* _WORK ORDER_
Using only the entries below, copy exactly the lines that begin at the one with "Schachfiguren: 11 €" and end at the one with "Klantenservice", both included. Drop the pictures.

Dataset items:
|---|

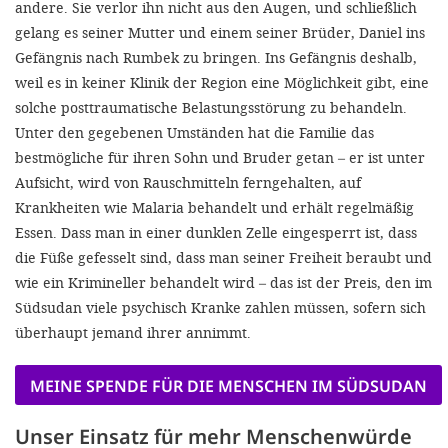
andere. Sie verlor ihn nicht aus den Augen, und schließlich
gelang es seiner Mutter und einem seiner Brüder, Daniel ins
Gefängnis nach Rumbek zu bringen. Ins Gefängnis deshalb,
weil es in keiner Klinik der Region eine Möglichkeit gibt, eine
solche posttraumatische Belastungsstörung zu behandeln.
Unter den gegebenen Umständen hat die Familie das
bestmögliche für ihren Sohn und Bruder getan – er ist unter
Aufsicht, wird von Rauschmitteln ferngehalten, auf
Krankheiten wie Malaria behandelt und erhält regelmäßig
Essen. Dass man in einer dunklen Zelle eingesperrt ist, dass
die Füße gefesselt sind, dass man seiner Freiheit beraubt und
wie ein Krimineller behandelt wird – das ist der Preis, den im
Südsudan viele psychisch Kranke zahlen müssen, sofern sich
überhaupt jemand ihrer annimmt.
MEINE SPENDE FÜR DIE MENSCHEN IM SÜDSUDAN
Unser Einsatz für mehr Menschenwürde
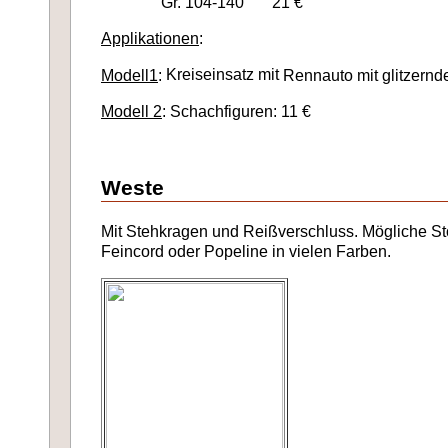
Gr. 104-140 21 €
Applikationen
:
Kreiseinsatz mit
Modell1
:
Rennauto mit glitzernde
Modell 2
: Schachfiguren: 11 €
W
este
Mit Stehkragen und Reißverschluss. Mögliche Sto
Feincord oder Popeline in vielen Farben.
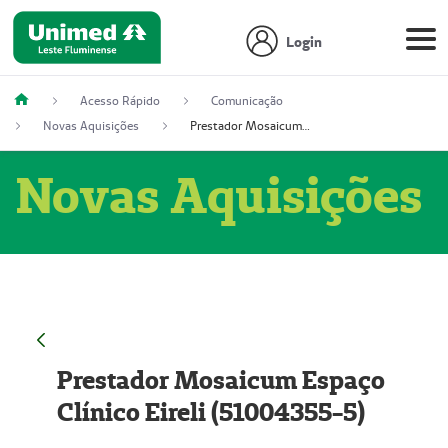
Login
Acesso Rápido
Comunicação
Novas Aquisições
Prestador Mosaicum Espaço Clínico Eireli (51004355-5)
Novas Aquisições
Prestador Mosaicum Espaço
Clínico Eireli (51004355-5)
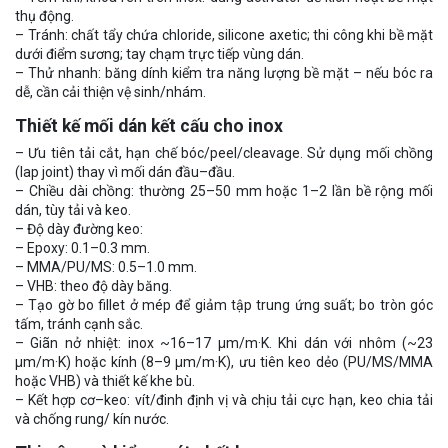
thụ động.
– Tránh: chất tẩy chứa chloride, silicone axetic; thi công khi bề mặt
dưới điểm sương; tay chạm trực tiếp vùng dán.
– Thử nhanh: băng dính kiểm tra năng lượng bề mặt – nếu bóc ra
dễ, cần cải thiện vệ sinh/nhám.
Thiết kế mối dán kết cấu cho inox
– Ưu tiên tải cắt, hạn chế bóc/peel/cleavage. Sử dụng mối chồng
(lap joint) thay vì mối dán đầu–đầu.
– Chiều dài chồng: thường 25–50 mm hoặc 1–2 lần bề rộng mối
dán, tùy tải và keo.
– Độ dày đường keo:
– Epoxy: 0.1–0.3 mm.
– MMA/PU/MS: 0.5–1.0 mm.
– VHB: theo độ dày băng.
– Tạo gờ bo fillet ở mép để giảm tập trung ứng suất; bo tròn góc
tấm, tránh cạnh sắc.
– Giãn nở nhiệt: inox ~16–17 µm/m·K. Khi dán với nhôm (~23
µm/m·K) hoặc kính (8–9 µm/m·K), ưu tiên keo dẻo (PU/MS/MMA
hoặc VHB) và thiết kế khe bù.
– Kết hợp cơ–keo: vít/đinh định vị và chịu tải cực hạn, keo chia tải
và chống rung/ kín nước.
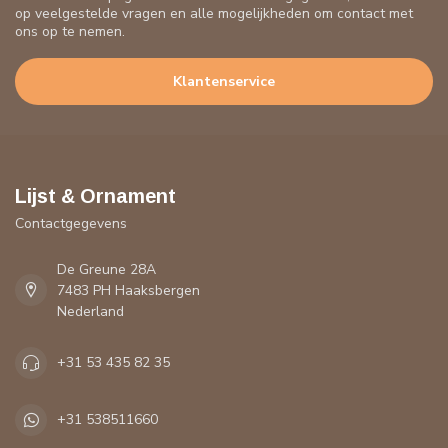
op veelgestelde vragen en alle mogelijkheden om contact met
ons op te nemen.
Klantenservice
Lijst & Ornament
Contactgegevens
De Greune 28A
7483 PH Haaksbergen
Nederland
+31 53 435 82 35
+31 538511660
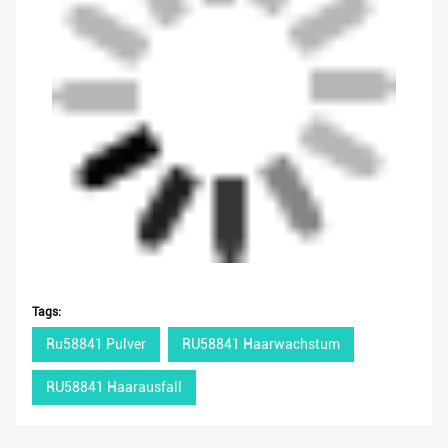
Tags:
Ru58841 Pulver
RU58841 Haarwachstum
RU58841 Haarausfall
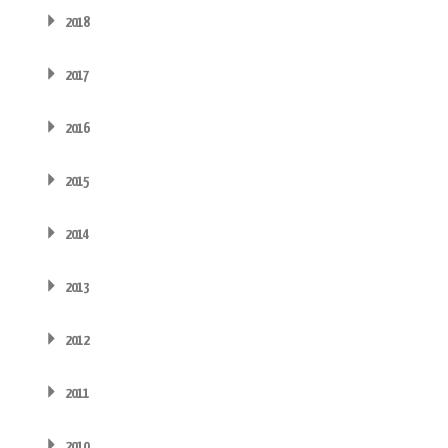
2018
2017
2016
2015
2014
2013
2012
2011
2010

|---|

* _YOUR RESPONSE_
: Schachfiguren: 11 €
W
este
Mit Stehkragen und Reißverschluss. Mögliche Sto
Feincord oder Popeline in vielen Farben.
Login
Acesso Rápido
Comunicação
Novas Aquisições
Prestador Mosaicum Espaço Clínico Eireli (51004355-5)
Novas Aquisições
Prestador Mosaicum Espaço
Clínico Eireli (51004355-5)
thụ động.
– Tránh: chất tẩy chứa chloride, silicone axetic; thi công khi bề mặt
dưới điểm sương; tay chạm trực tiếp vùng dán.
– Thử nhanh: băng dính kiểm tra năng lượng bề mặt – nếu bóc ra
dễ, cần cải thiện vệ sinh/nhám.
Thiết kế mối dán kết cấu cho inox
– Ưu tiên tải cắt, hạn chế bóc/peel/cleavage. Sử dụng mối chồng
(lap joint) thay vì mối dán đầu–đầu.
– Chiều dài chồng: thường 25–50 mm hoặc 1–2 lần bề rộng mối
dán, tùy tải và keo.
– Độ dày đường keo:
– Epoxy: 0.1–0.3 mm.
– MMA/PU/MS: 0.5–1.0 mm.
– VHB: theo độ dày băng.
– Tạo gờ bo fillet ở mép để giảm tập trung ứng suất; bo tròn góc
tấm, tránh cạnh sắc.
– Giãn nở nhiệt: inox ~16–17 µm/m·K. Khi dán với nhôm (~23
µm/m·K) hoặc kính (8–9 µm/m·K), ưu tiên keo dẻo (PU/MS/MMA
hoặc VHB) và thiết kế khe bù.
– Kết hợp cơ–keo: vít/đinh định vị và chịu tải cực hạn, keo chia tải
và chống rung/ kín nước.
op veelgestelde vragen en alle mogelijkheden om contact met
ons op te nemen.
Klantenservice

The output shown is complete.